[Start of section]

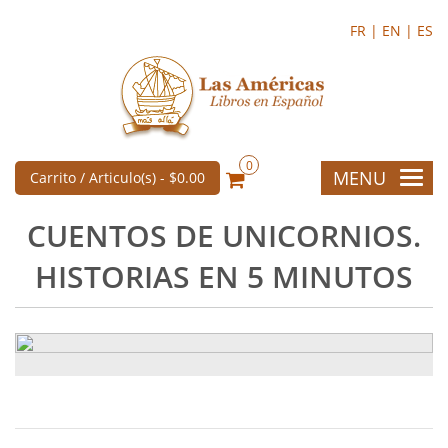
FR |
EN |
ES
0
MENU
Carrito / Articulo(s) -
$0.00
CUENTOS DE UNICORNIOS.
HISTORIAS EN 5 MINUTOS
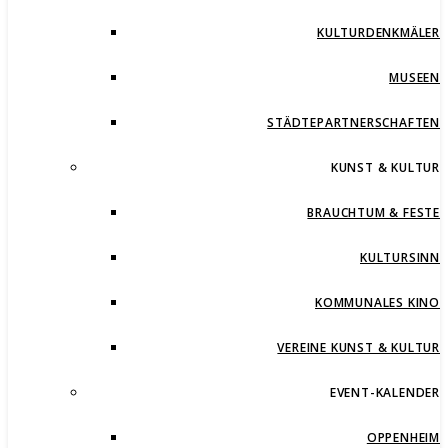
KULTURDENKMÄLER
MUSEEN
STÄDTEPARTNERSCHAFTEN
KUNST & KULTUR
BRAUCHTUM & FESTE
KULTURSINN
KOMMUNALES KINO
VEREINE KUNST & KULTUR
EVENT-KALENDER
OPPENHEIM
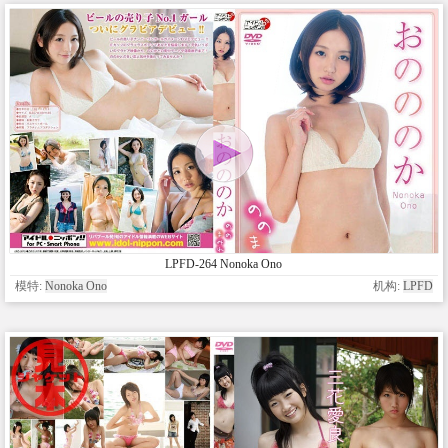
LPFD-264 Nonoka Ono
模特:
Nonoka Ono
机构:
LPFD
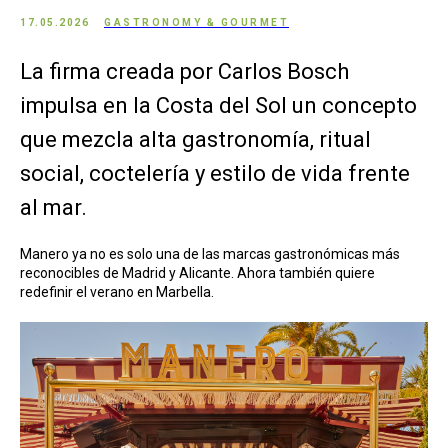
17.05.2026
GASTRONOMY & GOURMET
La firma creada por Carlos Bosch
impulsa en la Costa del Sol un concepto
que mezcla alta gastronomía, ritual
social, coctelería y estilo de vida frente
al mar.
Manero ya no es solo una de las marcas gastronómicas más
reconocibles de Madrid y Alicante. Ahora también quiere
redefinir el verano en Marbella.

[End of section]
[Start of section]

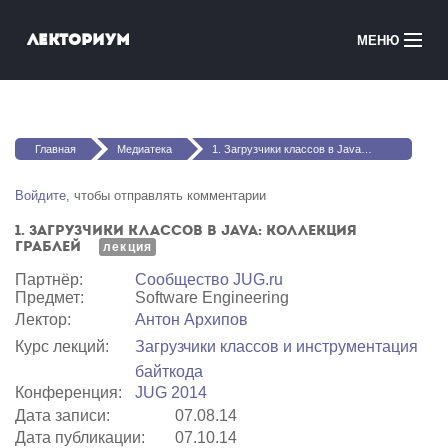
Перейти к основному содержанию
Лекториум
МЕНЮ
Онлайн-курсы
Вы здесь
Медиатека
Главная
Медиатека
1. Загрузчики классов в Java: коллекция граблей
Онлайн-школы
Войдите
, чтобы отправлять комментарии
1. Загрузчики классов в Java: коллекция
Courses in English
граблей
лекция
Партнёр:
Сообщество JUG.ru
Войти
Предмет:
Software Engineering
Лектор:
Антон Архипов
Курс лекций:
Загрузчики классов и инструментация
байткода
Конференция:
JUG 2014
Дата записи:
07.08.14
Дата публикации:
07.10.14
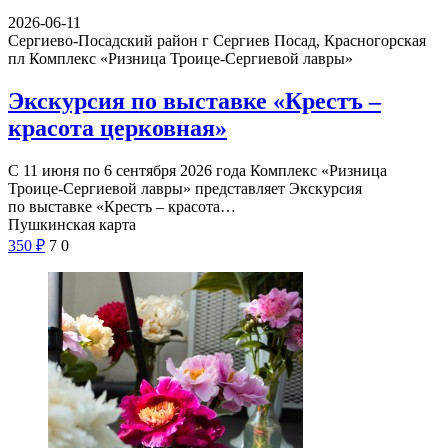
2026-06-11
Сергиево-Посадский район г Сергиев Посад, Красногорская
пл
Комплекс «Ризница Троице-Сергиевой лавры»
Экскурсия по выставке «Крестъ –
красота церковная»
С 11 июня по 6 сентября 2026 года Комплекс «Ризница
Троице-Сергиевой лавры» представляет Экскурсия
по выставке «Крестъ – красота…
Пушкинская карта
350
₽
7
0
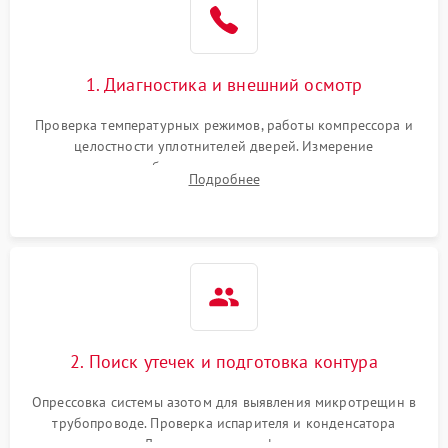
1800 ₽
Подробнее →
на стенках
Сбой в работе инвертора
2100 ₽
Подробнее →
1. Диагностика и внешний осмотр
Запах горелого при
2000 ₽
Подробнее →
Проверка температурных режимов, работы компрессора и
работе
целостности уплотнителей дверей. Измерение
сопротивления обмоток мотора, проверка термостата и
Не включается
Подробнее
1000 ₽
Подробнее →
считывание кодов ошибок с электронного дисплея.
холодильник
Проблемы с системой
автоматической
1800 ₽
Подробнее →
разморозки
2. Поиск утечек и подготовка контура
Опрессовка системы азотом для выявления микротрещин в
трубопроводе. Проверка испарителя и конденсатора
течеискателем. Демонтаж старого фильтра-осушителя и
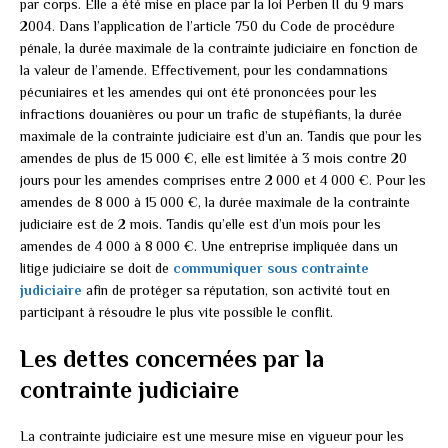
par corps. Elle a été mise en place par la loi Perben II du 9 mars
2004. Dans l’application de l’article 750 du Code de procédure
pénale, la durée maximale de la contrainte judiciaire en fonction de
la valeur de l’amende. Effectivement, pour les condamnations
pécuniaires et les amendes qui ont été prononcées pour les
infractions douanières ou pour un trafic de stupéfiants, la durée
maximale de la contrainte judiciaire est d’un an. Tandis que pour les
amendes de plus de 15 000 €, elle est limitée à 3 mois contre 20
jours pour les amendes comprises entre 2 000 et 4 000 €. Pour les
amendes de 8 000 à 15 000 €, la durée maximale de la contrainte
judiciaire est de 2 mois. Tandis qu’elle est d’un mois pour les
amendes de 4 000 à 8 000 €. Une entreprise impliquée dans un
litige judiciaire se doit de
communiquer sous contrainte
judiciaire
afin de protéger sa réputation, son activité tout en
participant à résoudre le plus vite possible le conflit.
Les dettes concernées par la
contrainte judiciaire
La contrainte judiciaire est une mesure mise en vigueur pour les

[End of section]

* [What to do]: Reproduce, exactly and only, the lines of the records above starting at the line with "течеискателем. Демонтаж старого" and ending at the line with "pécuniaires et les", both included. Leave every picture out.

* [The completed task]:
течеискателем. Демонтаж старого фильтра-осушителя и
par corps. Elle a été mise en place par la loi Perben II du 9 mars
2004. Dans l’application de l’article 750 du Code de procédure
pénale, la durée maximale de la contrainte judiciaire en fonction de
la valeur de l’amende. Effectivement, pour les condamnations
pécuniaires et les amendes qui ont été prononcées pour les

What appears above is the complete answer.